What you have to do:
Search the listing for "help" and copy every line where it appears.

Input:
"""

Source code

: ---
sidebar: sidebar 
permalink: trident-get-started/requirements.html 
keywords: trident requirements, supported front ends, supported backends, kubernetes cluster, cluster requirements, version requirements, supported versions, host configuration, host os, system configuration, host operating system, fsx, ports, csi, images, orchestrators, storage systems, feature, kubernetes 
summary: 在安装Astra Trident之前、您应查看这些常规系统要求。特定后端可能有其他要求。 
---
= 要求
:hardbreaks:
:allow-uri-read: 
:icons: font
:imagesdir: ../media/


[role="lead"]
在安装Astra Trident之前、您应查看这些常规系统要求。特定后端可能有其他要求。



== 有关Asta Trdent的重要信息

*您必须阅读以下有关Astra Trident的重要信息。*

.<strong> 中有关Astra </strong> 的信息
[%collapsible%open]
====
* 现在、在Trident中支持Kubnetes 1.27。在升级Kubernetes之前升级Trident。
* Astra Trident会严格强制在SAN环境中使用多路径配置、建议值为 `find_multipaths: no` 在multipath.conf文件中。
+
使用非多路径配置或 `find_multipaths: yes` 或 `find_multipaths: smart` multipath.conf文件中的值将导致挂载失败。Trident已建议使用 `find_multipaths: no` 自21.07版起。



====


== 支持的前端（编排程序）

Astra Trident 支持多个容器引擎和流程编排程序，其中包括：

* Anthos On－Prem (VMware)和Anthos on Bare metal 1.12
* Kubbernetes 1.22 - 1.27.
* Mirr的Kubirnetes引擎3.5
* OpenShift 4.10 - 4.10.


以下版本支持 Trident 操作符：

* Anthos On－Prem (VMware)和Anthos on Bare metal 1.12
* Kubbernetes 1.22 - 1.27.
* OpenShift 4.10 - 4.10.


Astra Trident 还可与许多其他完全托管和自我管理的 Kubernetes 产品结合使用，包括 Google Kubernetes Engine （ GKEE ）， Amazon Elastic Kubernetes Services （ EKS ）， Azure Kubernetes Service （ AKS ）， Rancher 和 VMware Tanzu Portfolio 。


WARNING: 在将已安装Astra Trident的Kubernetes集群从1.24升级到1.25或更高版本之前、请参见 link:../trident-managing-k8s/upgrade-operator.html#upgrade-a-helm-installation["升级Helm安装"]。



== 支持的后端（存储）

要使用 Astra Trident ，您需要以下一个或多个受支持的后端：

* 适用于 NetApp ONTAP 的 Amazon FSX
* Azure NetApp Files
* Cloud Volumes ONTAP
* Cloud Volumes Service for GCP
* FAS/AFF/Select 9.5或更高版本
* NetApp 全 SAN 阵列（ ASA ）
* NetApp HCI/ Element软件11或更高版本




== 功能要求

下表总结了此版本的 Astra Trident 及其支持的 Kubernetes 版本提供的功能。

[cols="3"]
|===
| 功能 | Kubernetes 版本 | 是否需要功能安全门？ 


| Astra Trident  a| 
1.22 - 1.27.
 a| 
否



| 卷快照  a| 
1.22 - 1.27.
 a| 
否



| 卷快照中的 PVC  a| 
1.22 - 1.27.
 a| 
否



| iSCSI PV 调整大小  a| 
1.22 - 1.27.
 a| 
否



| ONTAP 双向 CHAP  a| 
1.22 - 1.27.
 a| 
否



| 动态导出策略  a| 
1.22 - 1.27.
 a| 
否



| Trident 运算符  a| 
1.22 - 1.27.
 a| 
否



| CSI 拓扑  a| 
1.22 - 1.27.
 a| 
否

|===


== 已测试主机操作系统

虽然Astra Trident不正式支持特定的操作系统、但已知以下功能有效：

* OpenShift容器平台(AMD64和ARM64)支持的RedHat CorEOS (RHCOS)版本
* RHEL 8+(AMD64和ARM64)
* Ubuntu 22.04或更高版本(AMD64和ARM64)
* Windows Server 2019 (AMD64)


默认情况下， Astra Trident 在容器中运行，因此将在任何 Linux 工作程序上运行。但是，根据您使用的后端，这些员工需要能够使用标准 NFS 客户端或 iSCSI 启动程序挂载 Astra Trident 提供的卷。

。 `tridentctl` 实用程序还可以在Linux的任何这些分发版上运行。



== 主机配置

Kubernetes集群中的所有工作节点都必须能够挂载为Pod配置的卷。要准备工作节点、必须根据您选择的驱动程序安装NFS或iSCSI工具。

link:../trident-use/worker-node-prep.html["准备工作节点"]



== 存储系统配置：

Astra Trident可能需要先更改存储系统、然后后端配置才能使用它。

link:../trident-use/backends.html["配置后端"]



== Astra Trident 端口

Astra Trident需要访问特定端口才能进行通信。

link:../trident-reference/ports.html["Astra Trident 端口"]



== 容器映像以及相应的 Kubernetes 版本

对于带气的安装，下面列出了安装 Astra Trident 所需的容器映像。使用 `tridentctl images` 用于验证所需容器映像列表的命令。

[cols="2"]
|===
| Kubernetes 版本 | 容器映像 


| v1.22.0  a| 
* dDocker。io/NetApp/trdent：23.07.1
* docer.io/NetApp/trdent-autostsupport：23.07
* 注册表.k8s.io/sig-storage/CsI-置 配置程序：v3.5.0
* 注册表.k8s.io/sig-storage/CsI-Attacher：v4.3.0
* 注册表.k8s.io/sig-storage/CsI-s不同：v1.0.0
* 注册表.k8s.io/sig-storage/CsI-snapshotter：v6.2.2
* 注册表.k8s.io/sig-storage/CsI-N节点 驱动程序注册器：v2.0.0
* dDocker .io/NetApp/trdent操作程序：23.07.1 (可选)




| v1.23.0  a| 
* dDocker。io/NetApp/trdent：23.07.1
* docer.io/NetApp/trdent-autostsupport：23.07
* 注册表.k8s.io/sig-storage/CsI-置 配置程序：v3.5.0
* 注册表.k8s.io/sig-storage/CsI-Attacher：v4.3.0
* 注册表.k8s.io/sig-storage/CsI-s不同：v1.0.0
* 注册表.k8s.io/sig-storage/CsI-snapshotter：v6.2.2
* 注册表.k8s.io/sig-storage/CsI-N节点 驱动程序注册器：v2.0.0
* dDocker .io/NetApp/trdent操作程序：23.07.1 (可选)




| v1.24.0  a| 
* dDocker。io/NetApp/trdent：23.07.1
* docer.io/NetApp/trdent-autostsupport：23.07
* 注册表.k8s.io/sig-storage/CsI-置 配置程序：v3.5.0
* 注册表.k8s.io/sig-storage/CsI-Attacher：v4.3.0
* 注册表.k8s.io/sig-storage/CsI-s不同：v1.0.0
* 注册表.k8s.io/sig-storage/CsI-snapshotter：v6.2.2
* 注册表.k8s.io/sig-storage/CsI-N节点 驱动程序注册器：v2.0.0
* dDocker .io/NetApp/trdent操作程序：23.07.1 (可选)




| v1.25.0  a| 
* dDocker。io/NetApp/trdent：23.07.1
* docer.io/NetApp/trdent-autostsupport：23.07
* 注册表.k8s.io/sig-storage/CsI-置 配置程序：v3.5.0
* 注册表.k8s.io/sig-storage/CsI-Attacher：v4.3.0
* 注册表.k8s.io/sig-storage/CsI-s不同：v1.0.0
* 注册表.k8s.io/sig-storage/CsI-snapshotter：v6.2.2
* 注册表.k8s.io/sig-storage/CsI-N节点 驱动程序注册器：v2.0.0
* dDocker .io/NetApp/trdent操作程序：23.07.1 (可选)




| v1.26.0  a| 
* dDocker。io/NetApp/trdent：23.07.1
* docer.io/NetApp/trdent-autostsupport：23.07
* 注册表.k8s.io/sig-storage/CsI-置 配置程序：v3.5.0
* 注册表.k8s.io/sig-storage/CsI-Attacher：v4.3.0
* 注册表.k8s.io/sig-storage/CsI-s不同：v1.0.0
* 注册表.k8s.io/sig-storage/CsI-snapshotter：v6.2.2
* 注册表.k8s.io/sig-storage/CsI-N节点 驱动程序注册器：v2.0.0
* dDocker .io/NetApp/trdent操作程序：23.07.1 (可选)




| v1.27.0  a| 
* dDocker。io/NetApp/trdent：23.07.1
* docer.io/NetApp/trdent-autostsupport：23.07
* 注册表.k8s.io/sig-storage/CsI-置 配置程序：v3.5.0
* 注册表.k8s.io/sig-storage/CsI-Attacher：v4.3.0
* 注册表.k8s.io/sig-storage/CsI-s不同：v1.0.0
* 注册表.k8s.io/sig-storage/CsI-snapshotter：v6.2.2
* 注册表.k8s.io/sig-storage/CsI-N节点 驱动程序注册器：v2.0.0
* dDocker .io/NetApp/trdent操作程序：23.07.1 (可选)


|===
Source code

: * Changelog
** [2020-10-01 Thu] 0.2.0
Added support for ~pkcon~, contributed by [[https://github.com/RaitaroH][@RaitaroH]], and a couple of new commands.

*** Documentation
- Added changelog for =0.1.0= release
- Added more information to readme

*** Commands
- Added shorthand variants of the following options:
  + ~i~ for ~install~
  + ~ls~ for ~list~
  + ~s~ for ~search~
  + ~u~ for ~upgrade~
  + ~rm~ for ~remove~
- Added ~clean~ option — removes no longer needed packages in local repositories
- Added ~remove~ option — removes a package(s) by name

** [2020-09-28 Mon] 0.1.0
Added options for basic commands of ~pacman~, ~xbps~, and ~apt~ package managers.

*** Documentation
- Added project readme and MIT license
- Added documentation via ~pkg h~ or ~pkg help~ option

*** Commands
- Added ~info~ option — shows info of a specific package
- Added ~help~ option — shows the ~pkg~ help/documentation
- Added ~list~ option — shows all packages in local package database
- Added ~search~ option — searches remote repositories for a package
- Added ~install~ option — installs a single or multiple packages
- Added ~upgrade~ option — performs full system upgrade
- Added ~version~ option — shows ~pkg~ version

"""

Finished task:
- Added documentation via ~pkg h~ or ~pkg help~ option
- Added ~help~ option — shows the ~pkg~ help/documentation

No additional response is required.